The app is built natively in Swift and SwiftUI on iOS 17+, using SwiftData for local persistence. Firebase handles analytics, crash reporting (Crashlytics), and remote config. The design system establishes two emotional registers — focus mode (near-black canvas, minimal UI, restrained) and reward mode (deep purple atmosphere, layered radial glows, particles, dramatic character lighting) — implemented through a token system (FFTheme) that gates all colors, typography, and spacing.

A few implementation notes worth documenting:

  • Sprint structure. Six sprints across timer/sessions, streaks/rewards, character cosmetics, quests/stats, AI coach, and release/QA. Sprints 1–5 are functionally complete on main; Sprint 6 is the current work — beta runtime, App Store submission, accessibility pass.

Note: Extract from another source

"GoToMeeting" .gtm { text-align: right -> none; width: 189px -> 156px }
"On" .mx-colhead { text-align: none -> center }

  • Two-mode UI redesign mid-build. The app underwent a design system overhaul partway through implementation — from default SwiftUI styling to a dark atmospheric system with explicit FFTheme tokens. The redesign replaced sheet-based reward presentation with a full-screen cinematic overlay that runs a five-beat staged reveal animation: ring pulse → background crossfade → checkmark + headline → reward card + count-up → CTA button. Tap anywhere skips to final state. Reduce-motion users get a cross-fade variant.

  • Accessibility before App Store. The app passes WCAG AA contrast on every text token. Computed contrast ratios drove two FFTheme adjustments — Text.tertiary from white(0.30) to white(0.50) (2.58:1 → 5.30:1) and Rarity.rare from #9B59B6 to #B07DCB (4.23:1 → 6.25:1). VoiceOver support, Dynamic Type semantic font scales, and Reduce Motion alternatives are wired across every animated surface. Hit targets meet HIG ≥44pt minimum.

  • Strategic scope decisions. iPad universal layout and CloudKit sync (originally Sprint 5 deliverables) were deferred to v1.1. The PRD's success metrics — D1/D30 retention, focus minutes per DAU, AI suggestion acceptance — are all measurable iPhone-only, and including iPad + sync would have pushed the launch by five-plus weeks for no measurable user benefit.

Reflections

  • The template-based AI coach is the right move for v1.0. Behavioral data is among the most sensitive categories users produce. Shipping a server-side LLM as the productivity coach would have been a stronger product on paper and a worse product in practice. The template engine is deterministic, on-device, and ships today; an LLM upgrade is reserved for when on-device models can do the job without uploading.

  • Cosmetic unlocks tied to streak days, not minutes, defused the farming risk. The concept-stage worry was that minutes-of-focus would dominate the reward calculus. Gating progression on consistency (streak days, milestone unlocks) rather than duration redirects the optimization pressure toward showing up daily — which is the actual behavior the product wants to reinforce.

  • The dark atmospheric redesign was scope creep that paid off. Adding a design system mid-build expanded the timeline, but the alternative — shipping default SwiftUI styling — would have undercut the "this is meaningful, not a checklist" promise. The two-mode philosophy (focus mode = restraint, reward mode = richness) is now load-bearing for the cinematic reward sequence; without the contrast, the reward moment lands as a normal sheet.

  • Backlog hygiene matters more than features past a certain point. At week 9 of a 12-week timeline, half the open issues described work that had already shipped. A simple commit-by-commit triage closed twenty issues in an hour and revealed the real remaining scope (mostly testing and submission, not code).

Closing observation

The hypothesis being tested: productivity tools work better when they translate effort into something the user values intrinsically, rather than tracking it as something the user must defend. A character that grows when you work changes the question from "did I keep my streak" to "what does my character become." That is a different — and possibly more durable — relationship with focus.

Whether the empirical retention data backs that up is the next thing to measure. The answer comes after beta.